* **What to do**: The lines below, from the one holding "21: 209 -> 800" through the final line, are to be copied exactly, with no other lines and no pictures.

* **The input**:
###
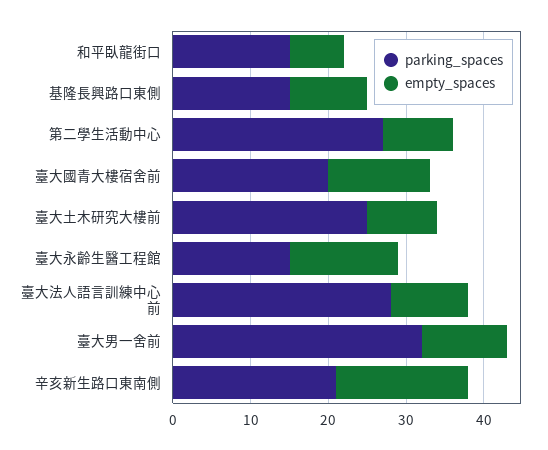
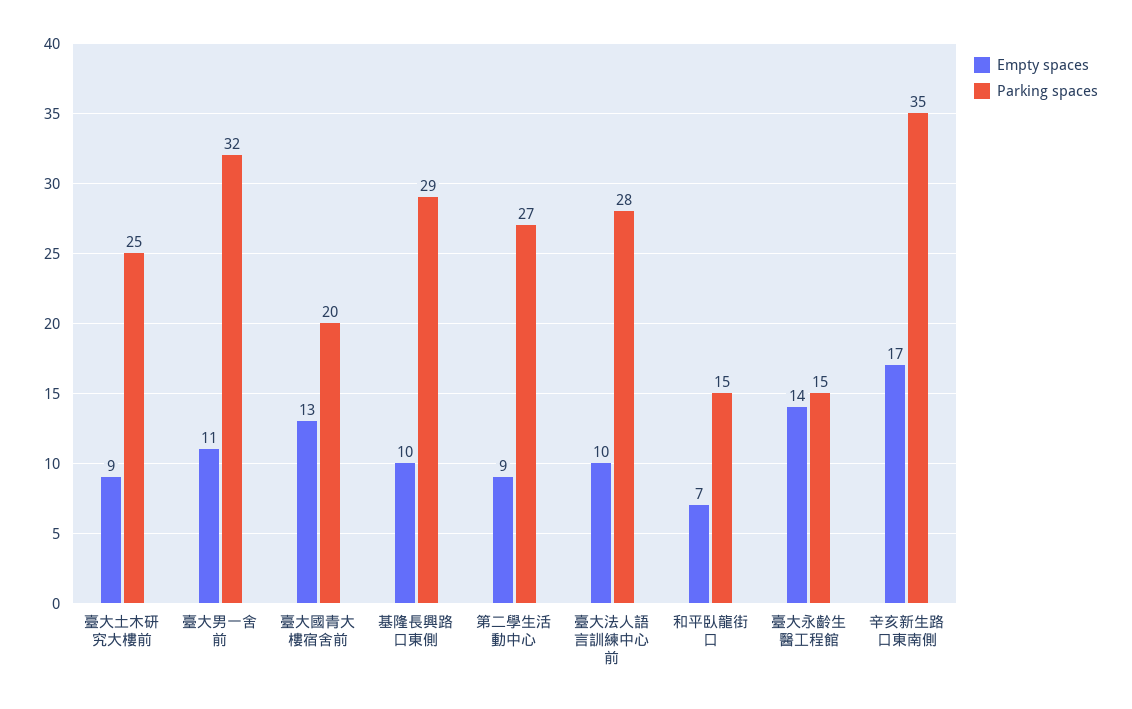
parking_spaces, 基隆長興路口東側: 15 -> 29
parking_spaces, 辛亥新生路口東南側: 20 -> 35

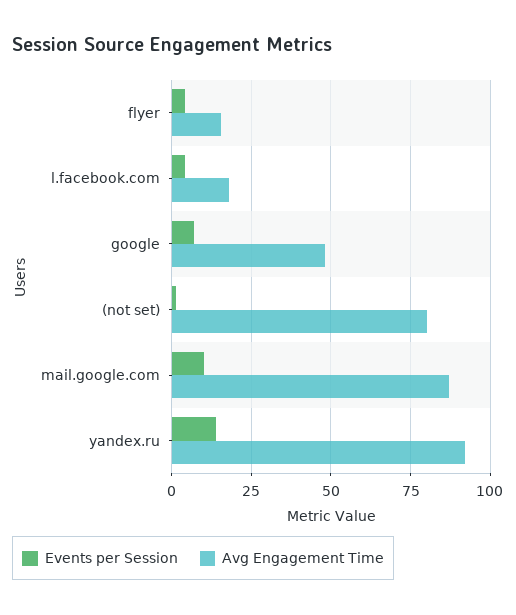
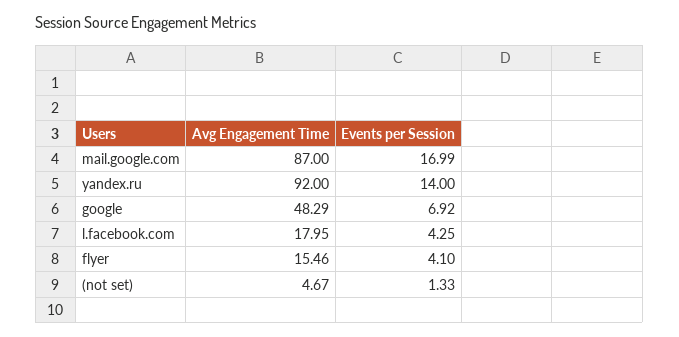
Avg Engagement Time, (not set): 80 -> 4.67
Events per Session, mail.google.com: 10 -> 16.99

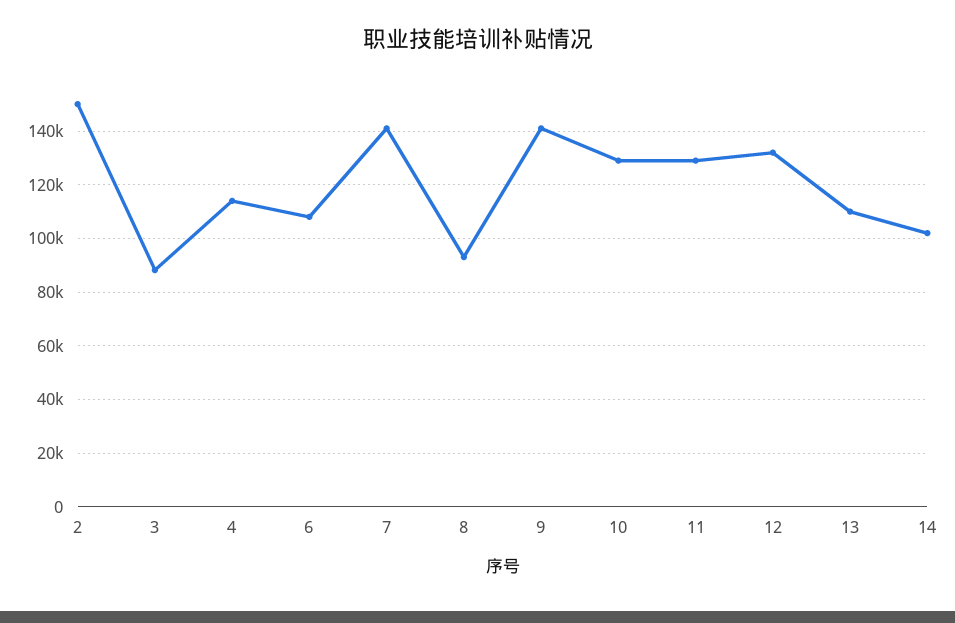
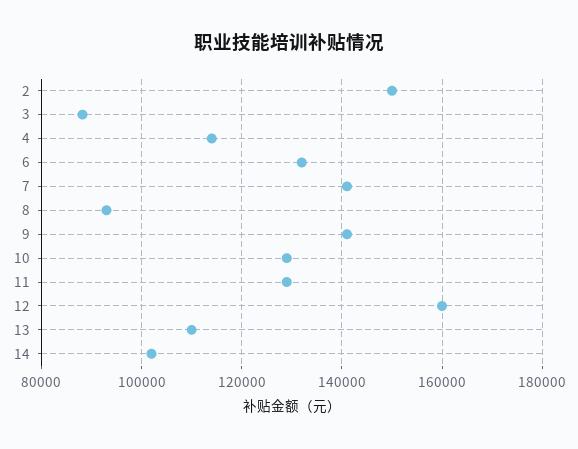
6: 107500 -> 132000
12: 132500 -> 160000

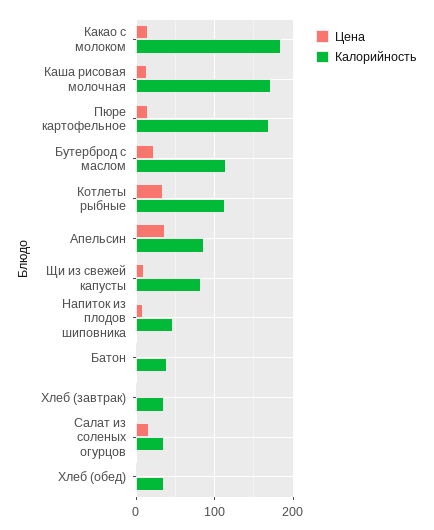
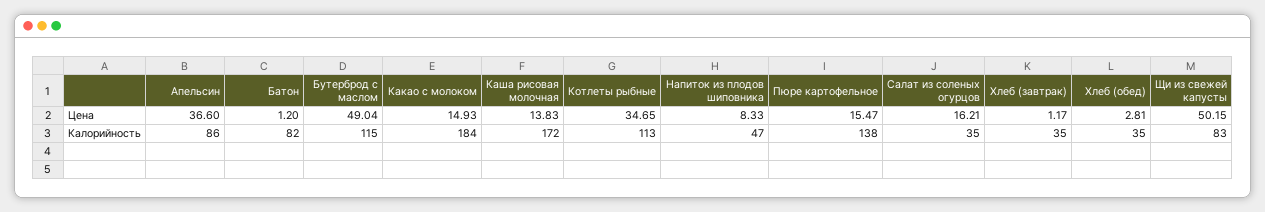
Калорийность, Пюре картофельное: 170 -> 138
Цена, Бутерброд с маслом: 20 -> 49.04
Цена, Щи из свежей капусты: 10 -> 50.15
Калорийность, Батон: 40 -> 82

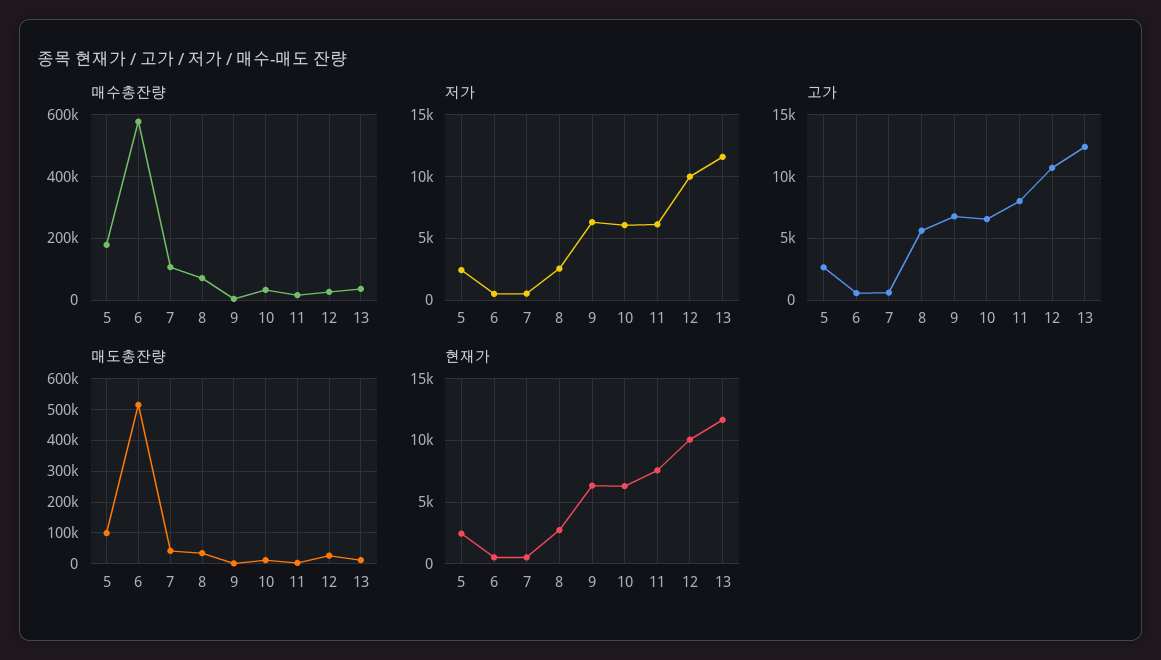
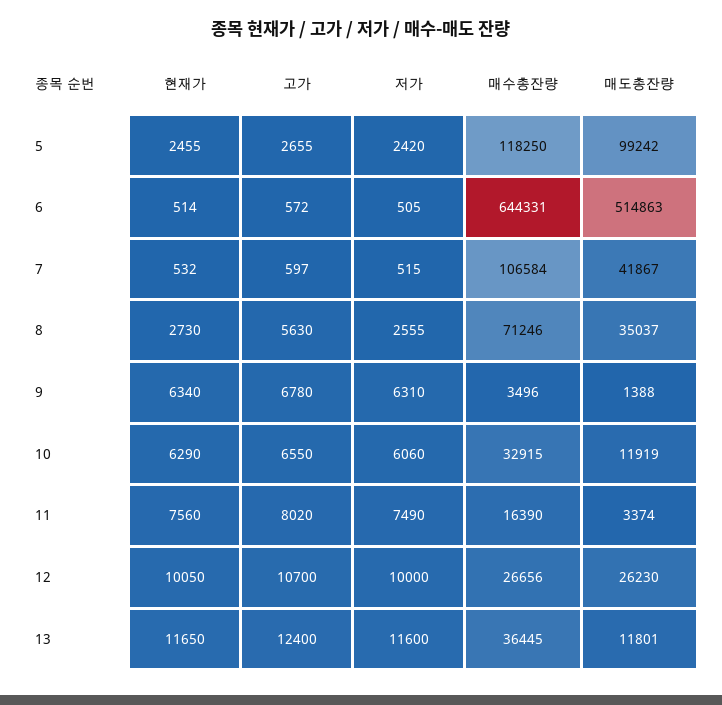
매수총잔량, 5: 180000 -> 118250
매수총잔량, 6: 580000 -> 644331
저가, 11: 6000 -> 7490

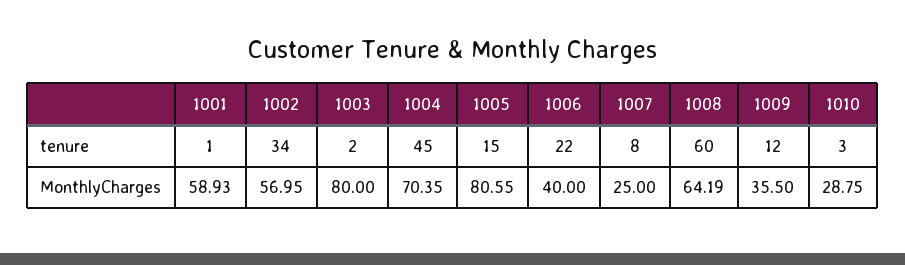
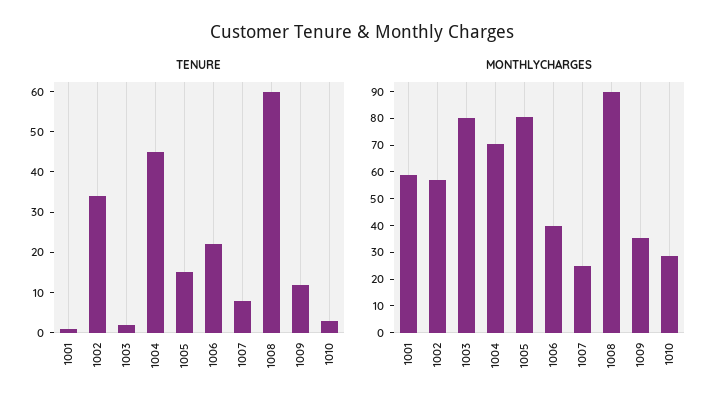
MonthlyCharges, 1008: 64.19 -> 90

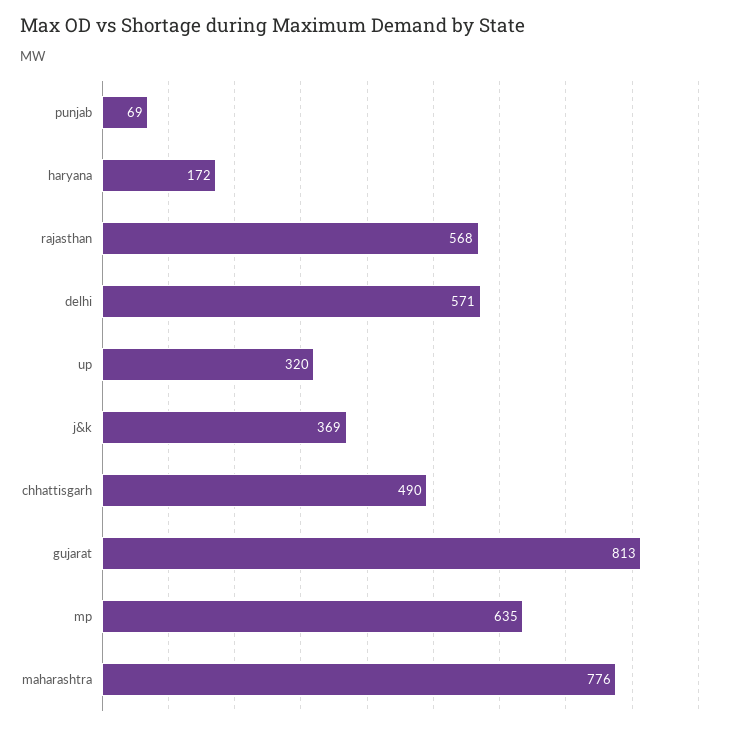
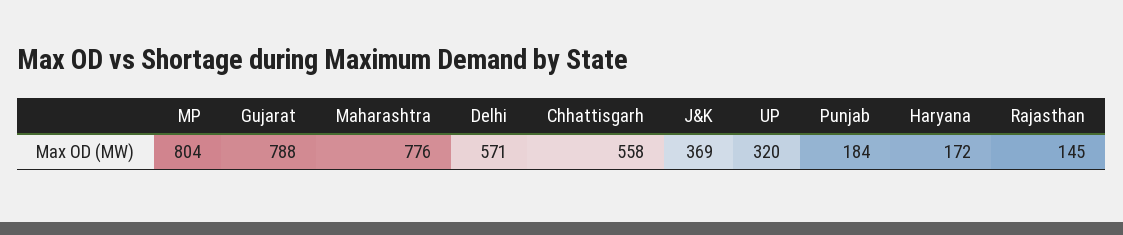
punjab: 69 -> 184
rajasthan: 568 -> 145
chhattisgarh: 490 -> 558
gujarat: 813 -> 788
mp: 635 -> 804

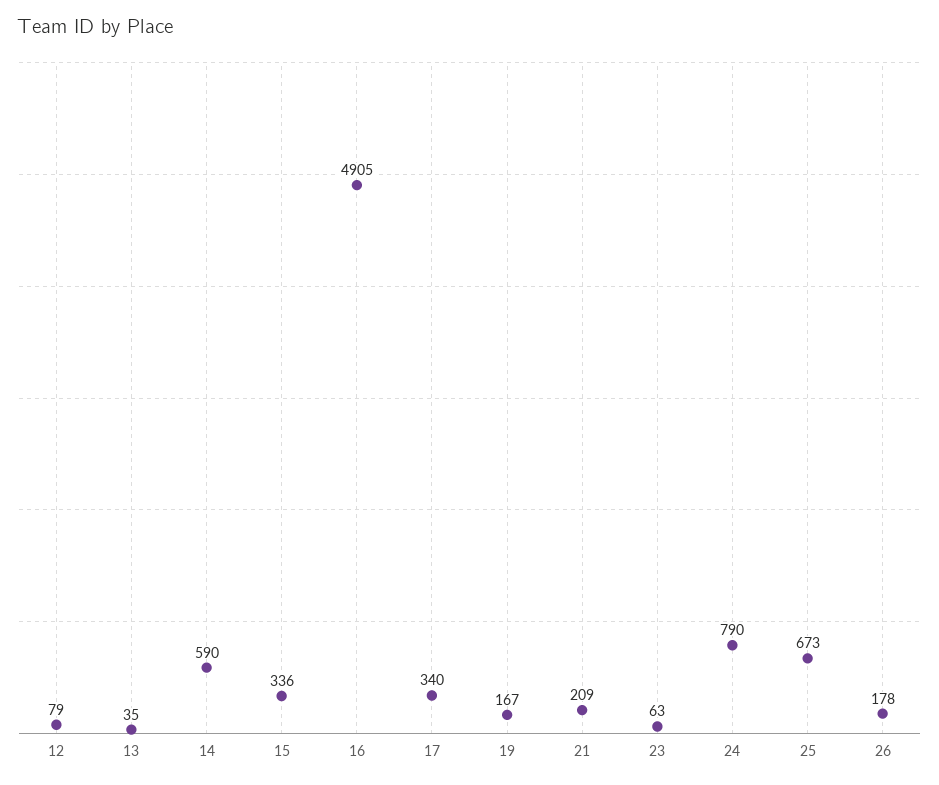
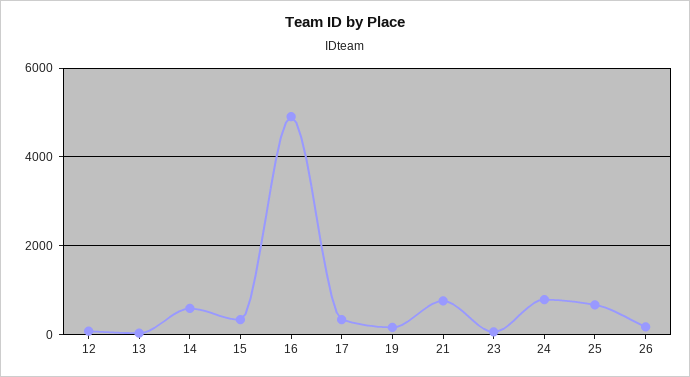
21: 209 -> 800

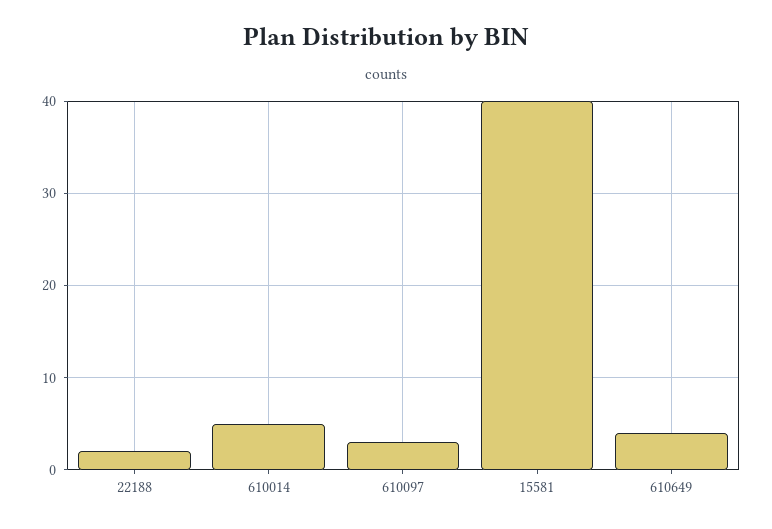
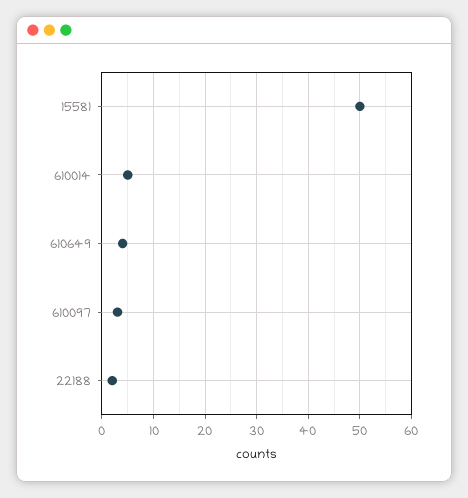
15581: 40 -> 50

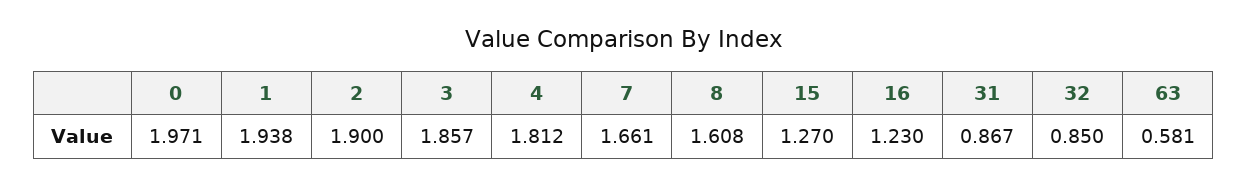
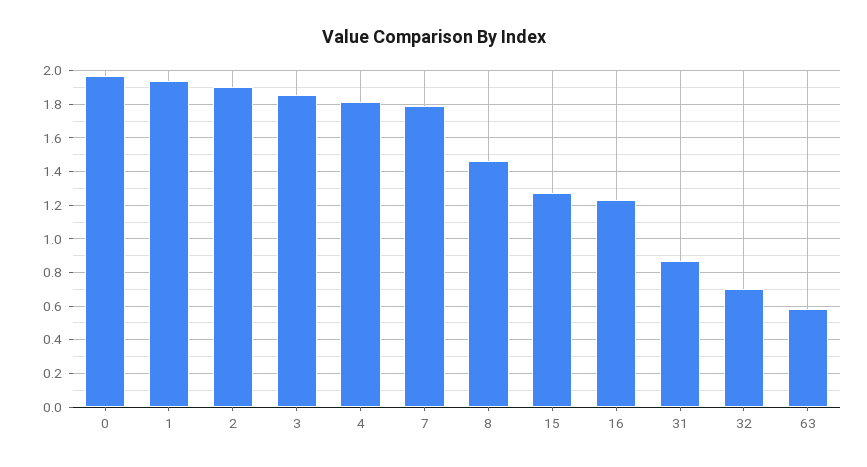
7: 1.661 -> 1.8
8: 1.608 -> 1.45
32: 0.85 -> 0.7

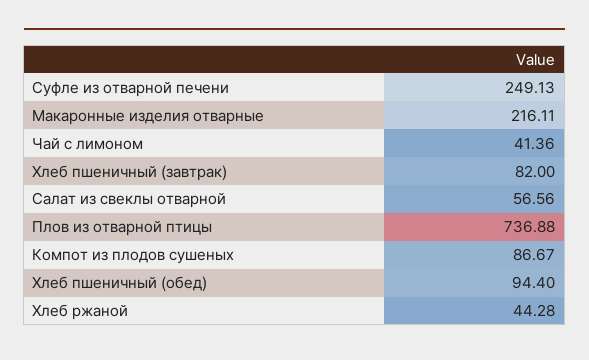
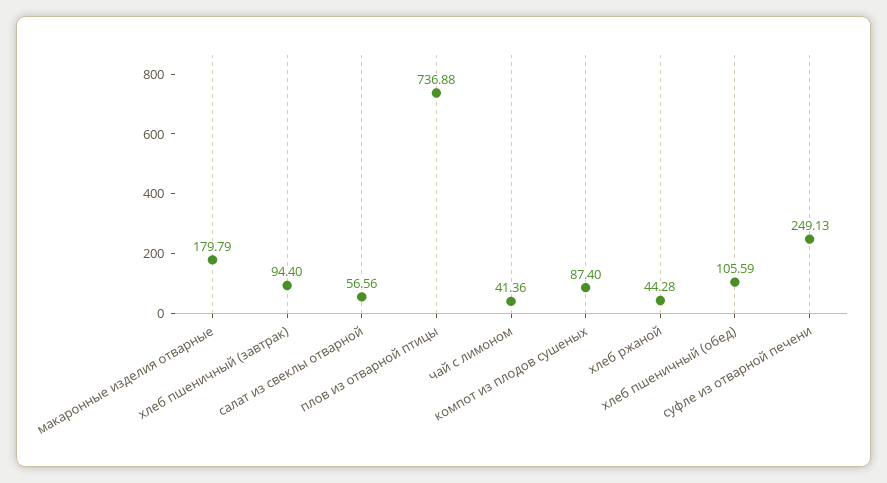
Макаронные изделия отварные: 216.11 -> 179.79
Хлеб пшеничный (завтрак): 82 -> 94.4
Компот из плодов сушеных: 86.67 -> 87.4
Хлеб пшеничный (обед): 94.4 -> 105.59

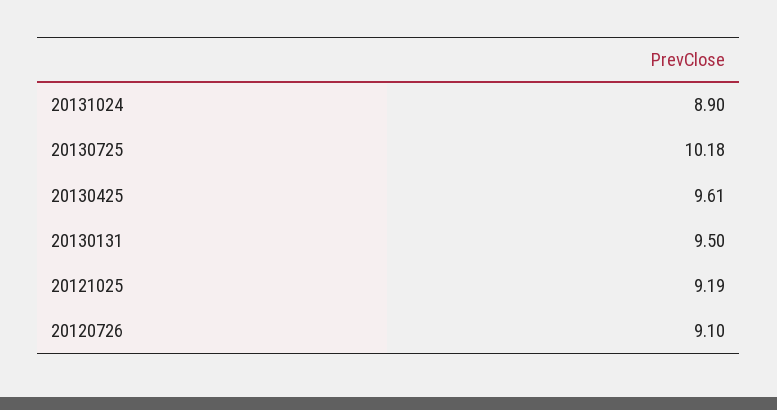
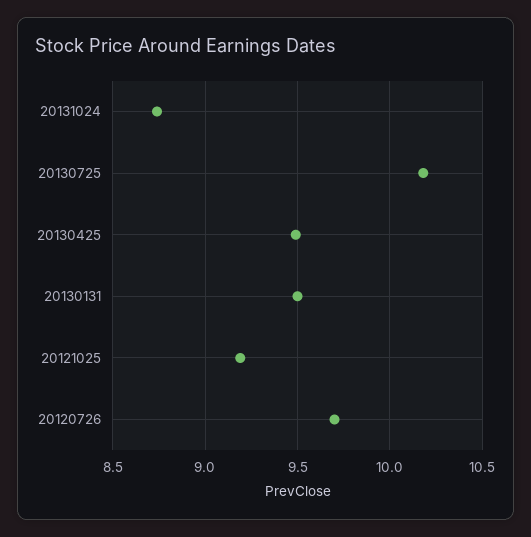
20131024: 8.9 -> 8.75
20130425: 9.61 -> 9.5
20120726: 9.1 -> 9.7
###
* **Answer to this problem**:
21: 209 -> 800

15581: 40 -> 50

7: 1.661 -> 1.8
8: 1.608 -> 1.45
32: 0.85 -> 0.7

Макаронные изделия отварные: 216.11 -> 179.79
Хлеб пшеничный (завтрак): 82 -> 94.4
Компот из плодов сушеных: 86.67 -> 87.4
Хлеб пшеничный (обед): 94.4 -> 105.59

20131024: 8.9 -> 8.75
20130425: 9.61 -> 9.5
20120726: 9.1 -> 9.7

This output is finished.